Après notamment les mathématiques, la drogue et le catch; c'est cette fois sur l'univers de la danse classique que se porte l'attention du réalisateur Darren Aronofsky. La sortie en France de son cinquième long-métrage, intitulé Black Swan, permet de s'interroger une nouvelle fois sur le statut d'Aronofsky au sein du paysage cinématographique actuel. Auteur à part entière? Valeur sûre et bankable (le film est un succès au box office américain)? Peut-on le considérer légitimement, comme le font les Cahiers du Cinéma dans leur numéro de février 2011, comme le "leader d'une nouvelle génération"?
Ce qui est clair, c'est que son Black Swan tient la route. Retraçant le chemin de croix d'une jeune danseuse soucieuse d'atteindre la perfection avec le rôle principal et tant convoité du Lac des Cygnes de Tchaikovsky, le film s'impose vite comme une fantasmagorie vertigineuse, effrayante de beauté, ponctuée par un final dément et tout simplement orgasmique. Au rythme d'un compte à rebours - la première du ballet arrivant à grands pas - le film nous emporte littéralement, et ne nous lâche plus jusqu'à la dernière seconde, où Lily, expirante mais altière, chuchote: "It was perfect", et qu'un tonnerre d'applaudissements se fait entendre.

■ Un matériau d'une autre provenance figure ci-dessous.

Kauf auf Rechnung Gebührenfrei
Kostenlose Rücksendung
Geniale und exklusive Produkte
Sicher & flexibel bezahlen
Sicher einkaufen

En raison de cette majesté et de cette splendeur qui émanent de lui de façon globale, on pardonne à "Black Swan" bien des erreurs de goût: ses effets horrifiques cheap - "Whore" écrit en rouge sur le miroir de la salle de bain de l'école de danse, affrontement avec des bouts de verre qui vire au grotesque, et sa surenchère en artifices et en fioritures encombrantes, un défaut déjà caractérique de l'indigeste "The Fountain" (2006). Chaque effet est surligné au crayon gras, devient tape-à-l'oeil et ostentatoire: la thématique du double illustrée par la scène avec les miroirs, la dualité noir/blanc, et aussi le fait d'être trop conscient de ses atouts, une certaine auto-suffisance... Fidèle à sa réputation de réalisateur choc, Aronofsky nous rappelle aussi l'intérêt qu'il a pour la déformation et la déliquescence des corps. Rien ne nous est épargné ici: ongles arrachés, morceau de verre dans le vagin, coups de lime dans la tronche, cicatrices dans le dos, pieds palmés, et cetera.